The report was released a week ago. Tiego was re-arrested this week by the police after he allegedly attempted to spearhead a campaign aimed at shutting down some shops that are run by foreigners. The US’ State Department report says Police arrested a pastor from the Bethel Transfiguration Church September 7 when he tried to deliver a petition to President Mokgweetsi Masisi demanding his resignation over what the pastor said was mismanagement of the COVID-19 crisis.
“The pastor, Thuso Tiego, also criticized the government for restricting religious gatherings at a time when he said that individuals turned to churches for counselling and support during the pandemic,” the report says. It says Tiego was held overnight at a police station and released without charge. The report cites media reports saying that several of his supporters were beaten by police when they gathered outside the station demanding Tiego’s release.
“The national police service did not announce any disciplinary action against the officers involved,” the report says adding that, “The constitution provides for freedom of religion, with certain exceptions, and protection against governmental discrimination based on creed.” On other related issues, the report said the government continued to pursue court cases involving unregistered churches (sometimes called “fire churches”) coming into the country to “take advantage of” local citizens by demanding tithes and donations for routine services or special prayers.
“The government required pastors of some of those churches to apply for visas – even those from countries whose nationals were normally allowed visa-free entry. The government said in June 2019 that it was reviewing the visa policy for these foreign pastors, but by year’s end had not released the results of this review or announced any changes,” the report says. According to the report, former members of one of the most prominent unregistered churches forced to close in 2019, the Enlightened Christian Gathering, subsequently formed their own smaller, independent churches with local leadership that was ultimately registered by the government.
The report says, under the COVID-19 state of emergency that ended in September, the government limited attendance at religious services to no more than 50 persons at one time and limited services to twice a week. The government also banned all religious gatherings during “extreme social distancing” periods. Although the limits on religious gatherings lasted 18 months and prevented some individuals from fully practicing their faith, most religious groups did not say their freedom of religion was being restricted and stated that the extraordinary measures were necessary for public health
The report says the US Embassy officials engaged with Muslim, Buddhist, Christian, and other religious representatives to discuss religious freedom, interreligious relations, and community engagement. “Topics included government tolerance of minority religious groups, the impact of COVID-19 restrictions on religious expression, and interfaith cooperation to address community challenges,” the report says.
The report says under its broader protections of freedom of conscience, the constitution provides for freedom of thought and religion, the right to change religion or belief, and the right to manifest and propagate religion or belief in worship, teaching, practice, and observance. It says the constitution’s provision of rights also prohibits discrimination based on creed.

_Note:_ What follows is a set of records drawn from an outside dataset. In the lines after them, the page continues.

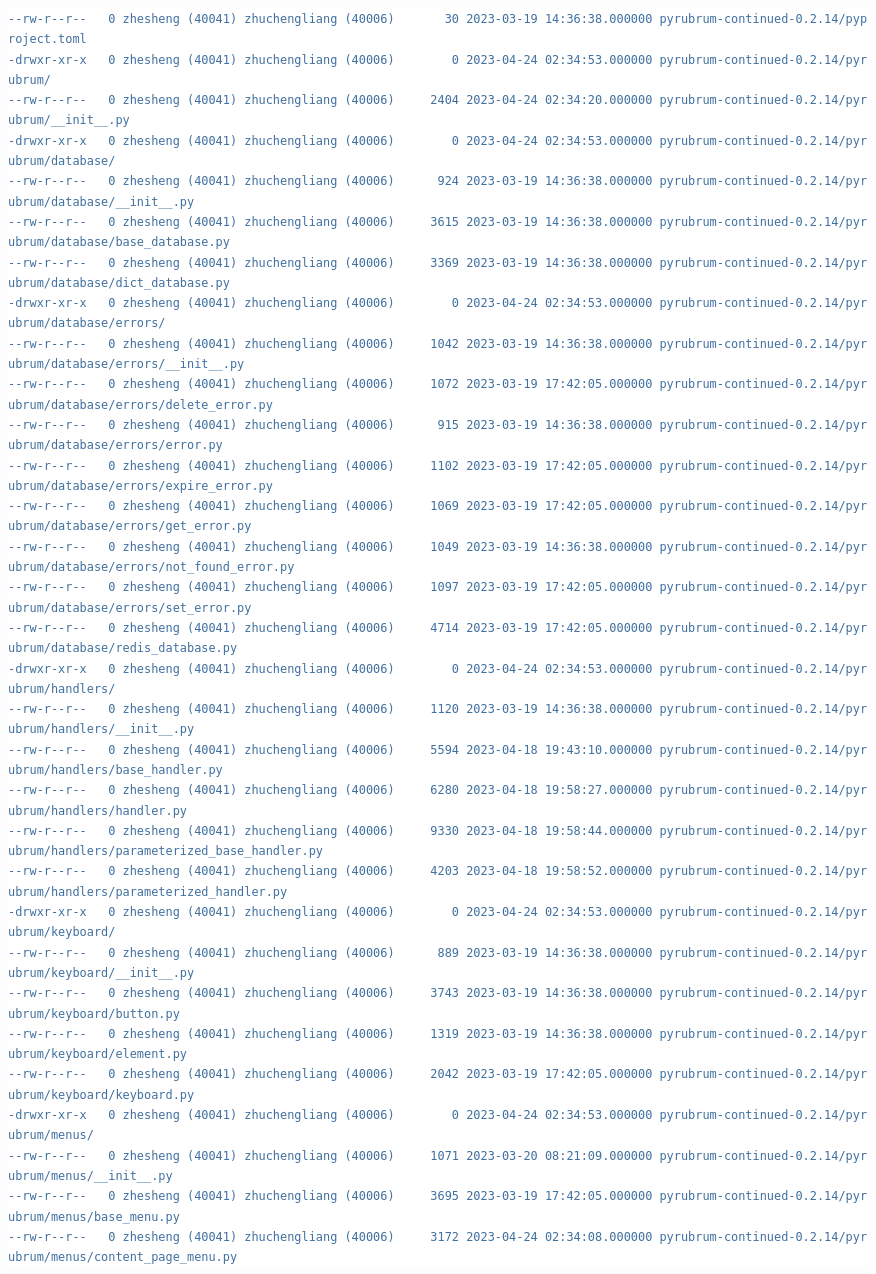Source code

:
 ```diff
--rw-r--r--   0 zhesheng (40041) zhuchengliang (40006)       30 2023-03-19 14:36:38.000000 pyrubrum-continued-0.2.14/pyproject.toml
-drwxr-xr-x   0 zhesheng (40041) zhuchengliang (40006)        0 2023-04-24 02:34:53.000000 pyrubrum-continued-0.2.14/pyrubrum/
--rw-r--r--   0 zhesheng (40041) zhuchengliang (40006)     2404 2023-04-24 02:34:20.000000 pyrubrum-continued-0.2.14/pyrubrum/__init__.py
-drwxr-xr-x   0 zhesheng (40041) zhuchengliang (40006)        0 2023-04-24 02:34:53.000000 pyrubrum-continued-0.2.14/pyrubrum/database/
--rw-r--r--   0 zhesheng (40041) zhuchengliang (40006)      924 2023-03-19 14:36:38.000000 pyrubrum-continued-0.2.14/pyrubrum/database/__init__.py
--rw-r--r--   0 zhesheng (40041) zhuchengliang (40006)     3615 2023-03-19 14:36:38.000000 pyrubrum-continued-0.2.14/pyrubrum/database/base_database.py
--rw-r--r--   0 zhesheng (40041) zhuchengliang (40006)     3369 2023-03-19 14:36:38.000000 pyrubrum-continued-0.2.14/pyrubrum/database/dict_database.py
-drwxr-xr-x   0 zhesheng (40041) zhuchengliang (40006)        0 2023-04-24 02:34:53.000000 pyrubrum-continued-0.2.14/pyrubrum/database/errors/
--rw-r--r--   0 zhesheng (40041) zhuchengliang (40006)     1042 2023-03-19 14:36:38.000000 pyrubrum-continued-0.2.14/pyrubrum/database/errors/__init__.py
--rw-r--r--   0 zhesheng (40041) zhuchengliang (40006)     1072 2023-03-19 17:42:05.000000 pyrubrum-continued-0.2.14/pyrubrum/database/errors/delete_error.py
--rw-r--r--   0 zhesheng (40041) zhuchengliang (40006)      915 2023-03-19 14:36:38.000000 pyrubrum-continued-0.2.14/pyrubrum/database/errors/error.py
--rw-r--r--   0 zhesheng (40041) zhuchengliang (40006)     1102 2023-03-19 17:42:05.000000 pyrubrum-continued-0.2.14/pyrubrum/database/errors/expire_error.py
--rw-r--r--   0 zhesheng (40041) zhuchengliang (40006)     1069 2023-03-19 17:42:05.000000 pyrubrum-continued-0.2.14/pyrubrum/database/errors/get_error.py
--rw-r--r--   0 zhesheng (40041) zhuchengliang (40006)     1049 2023-03-19 14:36:38.000000 pyrubrum-continued-0.2.14/pyrubrum/database/errors/not_found_error.py
--rw-r--r--   0 zhesheng (40041) zhuchengliang (40006)     1097 2023-03-19 17:42:05.000000 pyrubrum-continued-0.2.14/pyrubrum/database/errors/set_error.py
--rw-r--r--   0 zhesheng (40041) zhuchengliang (40006)     4714 2023-03-19 17:42:05.000000 pyrubrum-continued-0.2.14/pyrubrum/database/redis_database.py
-drwxr-xr-x   0 zhesheng (40041) zhuchengliang (40006)        0 2023-04-24 02:34:53.000000 pyrubrum-continued-0.2.14/pyrubrum/handlers/
--rw-r--r--   0 zhesheng (40041) zhuchengliang (40006)     1120 2023-03-19 14:36:38.000000 pyrubrum-continued-0.2.14/pyrubrum/handlers/__init__.py
--rw-r--r--   0 zhesheng (40041) zhuchengliang (40006)     5594 2023-04-18 19:43:10.000000 pyrubrum-continued-0.2.14/pyrubrum/handlers/base_handler.py
--rw-r--r--   0 zhesheng (40041) zhuchengliang (40006)     6280 2023-04-18 19:58:27.000000 pyrubrum-continued-0.2.14/pyrubrum/handlers/handler.py
--rw-r--r--   0 zhesheng (40041) zhuchengliang (40006)     9330 2023-04-18 19:58:44.000000 pyrubrum-continued-0.2.14/pyrubrum/handlers/parameterized_base_handler.py
--rw-r--r--   0 zhesheng (40041) zhuchengliang (40006)     4203 2023-04-18 19:58:52.000000 pyrubrum-continued-0.2.14/pyrubrum/handlers/parameterized_handler.py
-drwxr-xr-x   0 zhesheng (40041) zhuchengliang (40006)        0 2023-04-24 02:34:53.000000 pyrubrum-continued-0.2.14/pyrubrum/keyboard/
--rw-r--r--   0 zhesheng (40041) zhuchengliang (40006)      889 2023-03-19 14:36:38.000000 pyrubrum-continued-0.2.14/pyrubrum/keyboard/__init__.py
--rw-r--r--   0 zhesheng (40041) zhuchengliang (40006)     3743 2023-03-19 14:36:38.000000 pyrubrum-continued-0.2.14/pyrubrum/keyboard/button.py
--rw-r--r--   0 zhesheng (40041) zhuchengliang (40006)     1319 2023-03-19 14:36:38.000000 pyrubrum-continued-0.2.14/pyrubrum/keyboard/element.py
--rw-r--r--   0 zhesheng (40041) zhuchengliang (40006)     2042 2023-03-19 17:42:05.000000 pyrubrum-continued-0.2.14/pyrubrum/keyboard/keyboard.py
-drwxr-xr-x   0 zhesheng (40041) zhuchengliang (40006)        0 2023-04-24 02:34:53.000000 pyrubrum-continued-0.2.14/pyrubrum/menus/
--rw-r--r--   0 zhesheng (40041) zhuchengliang (40006)     1071 2023-03-20 08:21:09.000000 pyrubrum-continued-0.2.14/pyrubrum/menus/__init__.py
--rw-r--r--   0 zhesheng (40041) zhuchengliang (40006)     3695 2023-03-19 17:42:05.000000 pyrubrum-continued-0.2.14/pyrubrum/menus/base_menu.py
--rw-r--r--   0 zhesheng (40041) zhuchengliang (40006)     3172 2023-04-24 02:34:08.000000 pyrubrum-continued-0.2.14/pyrubrum/menus/content_page_menu.py
```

The constitution permits the government to restrict these rights in the interest of protecting the rights of other persons, national defense, public safety, public order, public morality, or public health when the restrictions are deemed “reasonably justifiable in a democratic society.” “The state of emergency imposed from March 2020 to September 2021 to prevent the spread of COVID-19, which capped the size of regular religious gatherings and meetings, was the first time the government ever exercised this provision,” the report says.